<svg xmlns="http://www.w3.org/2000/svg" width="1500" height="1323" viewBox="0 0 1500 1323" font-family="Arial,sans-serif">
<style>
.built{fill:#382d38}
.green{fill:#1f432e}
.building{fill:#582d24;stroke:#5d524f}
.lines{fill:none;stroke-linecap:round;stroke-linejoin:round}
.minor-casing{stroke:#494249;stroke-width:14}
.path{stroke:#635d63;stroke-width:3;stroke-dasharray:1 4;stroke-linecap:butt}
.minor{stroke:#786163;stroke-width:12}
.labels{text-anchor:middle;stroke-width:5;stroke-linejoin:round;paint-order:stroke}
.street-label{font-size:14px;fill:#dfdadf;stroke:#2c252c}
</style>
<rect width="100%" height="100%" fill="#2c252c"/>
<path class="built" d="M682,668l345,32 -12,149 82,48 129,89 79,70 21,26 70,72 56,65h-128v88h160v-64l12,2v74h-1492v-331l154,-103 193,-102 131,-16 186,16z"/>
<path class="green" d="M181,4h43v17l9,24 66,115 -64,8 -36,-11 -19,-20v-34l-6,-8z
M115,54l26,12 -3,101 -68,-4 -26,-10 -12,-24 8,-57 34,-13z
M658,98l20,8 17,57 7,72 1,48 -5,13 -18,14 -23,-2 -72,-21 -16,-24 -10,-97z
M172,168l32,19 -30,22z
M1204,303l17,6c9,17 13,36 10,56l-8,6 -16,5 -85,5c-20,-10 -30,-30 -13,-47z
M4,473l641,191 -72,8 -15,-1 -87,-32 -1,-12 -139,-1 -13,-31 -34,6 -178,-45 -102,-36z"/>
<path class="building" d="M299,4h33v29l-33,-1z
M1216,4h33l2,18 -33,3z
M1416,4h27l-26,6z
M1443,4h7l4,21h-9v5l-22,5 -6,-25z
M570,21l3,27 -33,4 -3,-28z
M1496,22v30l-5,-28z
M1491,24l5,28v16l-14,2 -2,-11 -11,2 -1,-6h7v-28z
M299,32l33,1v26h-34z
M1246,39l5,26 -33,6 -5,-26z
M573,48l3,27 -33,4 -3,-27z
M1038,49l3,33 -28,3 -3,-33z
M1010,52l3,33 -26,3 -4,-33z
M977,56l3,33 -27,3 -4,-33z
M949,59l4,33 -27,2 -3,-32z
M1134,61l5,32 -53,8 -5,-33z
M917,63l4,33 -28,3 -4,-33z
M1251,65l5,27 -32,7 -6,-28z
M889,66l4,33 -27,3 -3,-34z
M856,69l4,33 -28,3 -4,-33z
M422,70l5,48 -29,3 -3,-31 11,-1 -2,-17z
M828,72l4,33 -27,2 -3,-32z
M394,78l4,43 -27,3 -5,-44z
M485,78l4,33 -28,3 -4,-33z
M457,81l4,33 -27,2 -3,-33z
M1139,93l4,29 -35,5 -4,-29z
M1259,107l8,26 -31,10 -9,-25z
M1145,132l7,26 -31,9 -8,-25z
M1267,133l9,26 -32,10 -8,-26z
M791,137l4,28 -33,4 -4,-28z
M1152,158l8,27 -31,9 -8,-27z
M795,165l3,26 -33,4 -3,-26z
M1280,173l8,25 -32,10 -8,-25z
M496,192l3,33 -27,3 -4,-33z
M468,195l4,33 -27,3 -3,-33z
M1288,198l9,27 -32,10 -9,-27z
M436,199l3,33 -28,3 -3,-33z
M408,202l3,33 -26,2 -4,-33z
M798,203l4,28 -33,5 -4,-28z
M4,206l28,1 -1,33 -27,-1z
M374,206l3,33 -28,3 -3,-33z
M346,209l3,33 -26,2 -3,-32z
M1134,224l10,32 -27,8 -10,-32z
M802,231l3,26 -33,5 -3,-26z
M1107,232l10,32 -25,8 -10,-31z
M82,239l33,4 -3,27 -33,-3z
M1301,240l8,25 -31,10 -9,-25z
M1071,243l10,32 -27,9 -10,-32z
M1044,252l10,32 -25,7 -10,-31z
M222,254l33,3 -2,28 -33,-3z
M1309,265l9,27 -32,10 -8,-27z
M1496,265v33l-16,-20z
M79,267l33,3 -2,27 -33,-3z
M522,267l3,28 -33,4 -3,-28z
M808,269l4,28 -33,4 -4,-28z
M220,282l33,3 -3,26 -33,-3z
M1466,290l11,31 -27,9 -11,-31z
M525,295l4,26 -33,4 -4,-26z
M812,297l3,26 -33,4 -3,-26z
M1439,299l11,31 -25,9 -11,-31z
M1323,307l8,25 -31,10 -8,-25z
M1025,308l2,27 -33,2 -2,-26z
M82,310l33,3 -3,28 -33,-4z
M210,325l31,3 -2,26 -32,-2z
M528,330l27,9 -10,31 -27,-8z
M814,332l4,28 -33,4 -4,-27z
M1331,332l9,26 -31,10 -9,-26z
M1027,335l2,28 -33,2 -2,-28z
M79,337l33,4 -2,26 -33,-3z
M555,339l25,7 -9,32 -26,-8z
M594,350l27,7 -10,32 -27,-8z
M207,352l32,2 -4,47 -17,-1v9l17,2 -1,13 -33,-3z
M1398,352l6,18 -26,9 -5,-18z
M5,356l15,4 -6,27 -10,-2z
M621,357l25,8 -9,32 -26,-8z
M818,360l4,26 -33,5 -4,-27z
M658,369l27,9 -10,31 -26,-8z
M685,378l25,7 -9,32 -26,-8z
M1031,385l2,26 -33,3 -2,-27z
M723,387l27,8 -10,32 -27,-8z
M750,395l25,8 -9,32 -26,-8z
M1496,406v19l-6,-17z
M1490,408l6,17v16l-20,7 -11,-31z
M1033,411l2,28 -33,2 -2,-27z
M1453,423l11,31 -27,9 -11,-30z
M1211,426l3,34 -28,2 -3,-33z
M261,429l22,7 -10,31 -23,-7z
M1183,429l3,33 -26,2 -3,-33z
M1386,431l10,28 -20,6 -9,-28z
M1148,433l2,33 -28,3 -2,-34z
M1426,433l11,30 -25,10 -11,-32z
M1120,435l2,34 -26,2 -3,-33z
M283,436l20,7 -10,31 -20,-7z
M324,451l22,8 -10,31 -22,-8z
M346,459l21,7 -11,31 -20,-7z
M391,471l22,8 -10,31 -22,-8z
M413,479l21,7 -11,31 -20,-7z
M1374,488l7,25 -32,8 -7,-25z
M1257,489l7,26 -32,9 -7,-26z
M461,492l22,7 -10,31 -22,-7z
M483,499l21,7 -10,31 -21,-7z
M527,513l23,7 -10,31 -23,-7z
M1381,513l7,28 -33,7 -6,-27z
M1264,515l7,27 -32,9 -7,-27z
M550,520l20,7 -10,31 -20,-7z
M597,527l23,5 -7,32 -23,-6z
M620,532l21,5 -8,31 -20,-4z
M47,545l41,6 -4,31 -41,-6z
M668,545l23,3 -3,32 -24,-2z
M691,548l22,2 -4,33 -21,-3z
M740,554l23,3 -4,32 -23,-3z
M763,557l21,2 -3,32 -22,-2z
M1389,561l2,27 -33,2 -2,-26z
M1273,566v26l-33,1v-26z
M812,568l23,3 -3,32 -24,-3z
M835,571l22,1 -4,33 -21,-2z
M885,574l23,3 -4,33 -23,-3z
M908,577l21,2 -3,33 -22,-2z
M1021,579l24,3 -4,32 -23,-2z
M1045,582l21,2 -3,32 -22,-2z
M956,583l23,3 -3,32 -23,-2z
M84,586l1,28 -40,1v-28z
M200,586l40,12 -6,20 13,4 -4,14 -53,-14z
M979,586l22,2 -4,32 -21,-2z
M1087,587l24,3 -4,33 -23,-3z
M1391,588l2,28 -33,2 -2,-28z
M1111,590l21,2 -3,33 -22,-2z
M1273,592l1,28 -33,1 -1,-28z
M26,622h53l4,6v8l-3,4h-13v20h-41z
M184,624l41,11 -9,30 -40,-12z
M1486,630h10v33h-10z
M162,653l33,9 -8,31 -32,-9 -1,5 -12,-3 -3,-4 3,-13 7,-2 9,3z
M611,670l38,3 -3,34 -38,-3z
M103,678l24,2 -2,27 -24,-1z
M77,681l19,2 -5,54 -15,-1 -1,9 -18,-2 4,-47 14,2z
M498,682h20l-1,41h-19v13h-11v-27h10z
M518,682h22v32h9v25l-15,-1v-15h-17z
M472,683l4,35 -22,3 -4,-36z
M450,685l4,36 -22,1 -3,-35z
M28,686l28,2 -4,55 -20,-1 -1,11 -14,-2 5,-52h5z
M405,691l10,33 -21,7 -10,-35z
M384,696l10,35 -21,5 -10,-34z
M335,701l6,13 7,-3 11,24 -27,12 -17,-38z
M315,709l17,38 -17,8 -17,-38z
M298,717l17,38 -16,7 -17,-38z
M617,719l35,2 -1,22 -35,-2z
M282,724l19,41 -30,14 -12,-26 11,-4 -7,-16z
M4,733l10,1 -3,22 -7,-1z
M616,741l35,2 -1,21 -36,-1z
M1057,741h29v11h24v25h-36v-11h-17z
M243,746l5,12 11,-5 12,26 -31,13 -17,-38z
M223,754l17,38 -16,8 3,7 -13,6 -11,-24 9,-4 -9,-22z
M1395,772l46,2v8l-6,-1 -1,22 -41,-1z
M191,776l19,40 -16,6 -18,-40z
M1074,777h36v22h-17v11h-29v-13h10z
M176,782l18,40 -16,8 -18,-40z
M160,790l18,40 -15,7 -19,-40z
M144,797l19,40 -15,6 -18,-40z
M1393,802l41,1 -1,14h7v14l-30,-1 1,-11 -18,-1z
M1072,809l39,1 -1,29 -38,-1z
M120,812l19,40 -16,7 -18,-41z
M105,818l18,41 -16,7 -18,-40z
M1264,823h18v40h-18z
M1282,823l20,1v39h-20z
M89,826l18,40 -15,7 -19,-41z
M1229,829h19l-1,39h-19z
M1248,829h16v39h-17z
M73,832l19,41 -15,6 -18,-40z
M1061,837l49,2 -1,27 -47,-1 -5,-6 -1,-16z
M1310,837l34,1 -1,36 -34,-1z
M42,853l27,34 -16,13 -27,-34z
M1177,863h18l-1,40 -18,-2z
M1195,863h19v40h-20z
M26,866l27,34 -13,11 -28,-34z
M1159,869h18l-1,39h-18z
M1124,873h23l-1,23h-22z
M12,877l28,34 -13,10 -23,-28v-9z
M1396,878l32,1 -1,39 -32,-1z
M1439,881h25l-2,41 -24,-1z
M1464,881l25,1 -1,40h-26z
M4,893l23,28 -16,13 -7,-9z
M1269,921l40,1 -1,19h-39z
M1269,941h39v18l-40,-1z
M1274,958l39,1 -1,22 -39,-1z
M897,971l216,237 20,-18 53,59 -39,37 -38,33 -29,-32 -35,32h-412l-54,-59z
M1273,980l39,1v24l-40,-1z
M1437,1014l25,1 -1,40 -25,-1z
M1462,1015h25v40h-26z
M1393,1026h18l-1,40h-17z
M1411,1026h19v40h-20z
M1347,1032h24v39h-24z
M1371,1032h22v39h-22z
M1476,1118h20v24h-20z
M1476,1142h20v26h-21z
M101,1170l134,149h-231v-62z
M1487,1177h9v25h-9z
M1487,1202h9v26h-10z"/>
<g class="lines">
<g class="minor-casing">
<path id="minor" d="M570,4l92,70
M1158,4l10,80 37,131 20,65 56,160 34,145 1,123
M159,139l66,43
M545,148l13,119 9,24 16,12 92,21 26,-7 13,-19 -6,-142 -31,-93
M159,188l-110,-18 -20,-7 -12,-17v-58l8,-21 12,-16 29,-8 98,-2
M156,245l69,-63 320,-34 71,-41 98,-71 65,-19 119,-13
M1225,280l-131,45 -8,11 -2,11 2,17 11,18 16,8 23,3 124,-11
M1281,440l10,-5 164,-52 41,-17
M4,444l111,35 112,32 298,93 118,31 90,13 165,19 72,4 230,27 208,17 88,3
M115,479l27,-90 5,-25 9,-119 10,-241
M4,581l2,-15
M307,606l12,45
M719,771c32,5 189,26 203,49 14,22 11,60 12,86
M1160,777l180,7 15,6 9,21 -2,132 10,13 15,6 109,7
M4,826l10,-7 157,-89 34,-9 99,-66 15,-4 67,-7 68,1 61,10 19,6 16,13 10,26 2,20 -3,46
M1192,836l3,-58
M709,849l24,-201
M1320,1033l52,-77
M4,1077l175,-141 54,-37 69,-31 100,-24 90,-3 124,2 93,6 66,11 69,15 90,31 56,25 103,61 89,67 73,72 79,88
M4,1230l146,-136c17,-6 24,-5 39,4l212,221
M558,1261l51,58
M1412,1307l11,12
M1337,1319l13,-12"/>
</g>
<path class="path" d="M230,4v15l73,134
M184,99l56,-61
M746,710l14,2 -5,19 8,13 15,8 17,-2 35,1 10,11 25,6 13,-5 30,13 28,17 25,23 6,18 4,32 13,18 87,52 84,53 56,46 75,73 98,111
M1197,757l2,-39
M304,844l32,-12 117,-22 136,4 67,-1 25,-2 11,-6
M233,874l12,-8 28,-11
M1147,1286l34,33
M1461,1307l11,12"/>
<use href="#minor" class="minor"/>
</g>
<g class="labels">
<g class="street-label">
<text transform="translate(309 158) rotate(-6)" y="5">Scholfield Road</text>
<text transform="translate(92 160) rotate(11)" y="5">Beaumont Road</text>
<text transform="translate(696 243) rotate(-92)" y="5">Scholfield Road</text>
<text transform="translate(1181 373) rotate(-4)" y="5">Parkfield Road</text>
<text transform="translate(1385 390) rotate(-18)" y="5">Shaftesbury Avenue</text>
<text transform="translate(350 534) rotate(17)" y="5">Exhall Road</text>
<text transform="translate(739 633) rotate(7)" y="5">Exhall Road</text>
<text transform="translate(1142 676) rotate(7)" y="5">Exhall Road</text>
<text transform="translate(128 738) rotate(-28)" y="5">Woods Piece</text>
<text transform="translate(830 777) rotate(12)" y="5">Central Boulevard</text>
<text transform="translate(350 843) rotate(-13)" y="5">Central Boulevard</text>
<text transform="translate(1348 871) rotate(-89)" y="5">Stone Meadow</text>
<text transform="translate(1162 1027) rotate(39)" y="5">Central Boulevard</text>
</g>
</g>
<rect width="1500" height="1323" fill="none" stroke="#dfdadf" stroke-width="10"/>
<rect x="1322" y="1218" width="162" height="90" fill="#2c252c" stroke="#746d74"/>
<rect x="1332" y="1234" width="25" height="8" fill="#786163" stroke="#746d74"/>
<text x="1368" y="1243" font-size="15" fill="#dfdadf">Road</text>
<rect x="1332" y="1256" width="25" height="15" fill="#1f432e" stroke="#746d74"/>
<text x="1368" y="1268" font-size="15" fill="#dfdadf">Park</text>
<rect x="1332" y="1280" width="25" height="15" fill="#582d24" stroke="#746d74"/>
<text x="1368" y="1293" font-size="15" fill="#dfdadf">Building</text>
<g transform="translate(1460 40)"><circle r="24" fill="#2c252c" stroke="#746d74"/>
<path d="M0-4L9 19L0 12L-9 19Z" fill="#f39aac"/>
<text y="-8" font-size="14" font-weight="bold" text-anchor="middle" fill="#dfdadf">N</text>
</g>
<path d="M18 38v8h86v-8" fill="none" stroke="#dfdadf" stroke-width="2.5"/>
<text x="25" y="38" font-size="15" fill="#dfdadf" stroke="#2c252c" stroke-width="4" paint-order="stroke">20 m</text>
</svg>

#### Task instructions
I need every line of the material that includes "lines", so please copy them out.

#### Final answer
.lines{fill:none;stroke-linecap:round;stroke-linejoin:round}
<g class="lines">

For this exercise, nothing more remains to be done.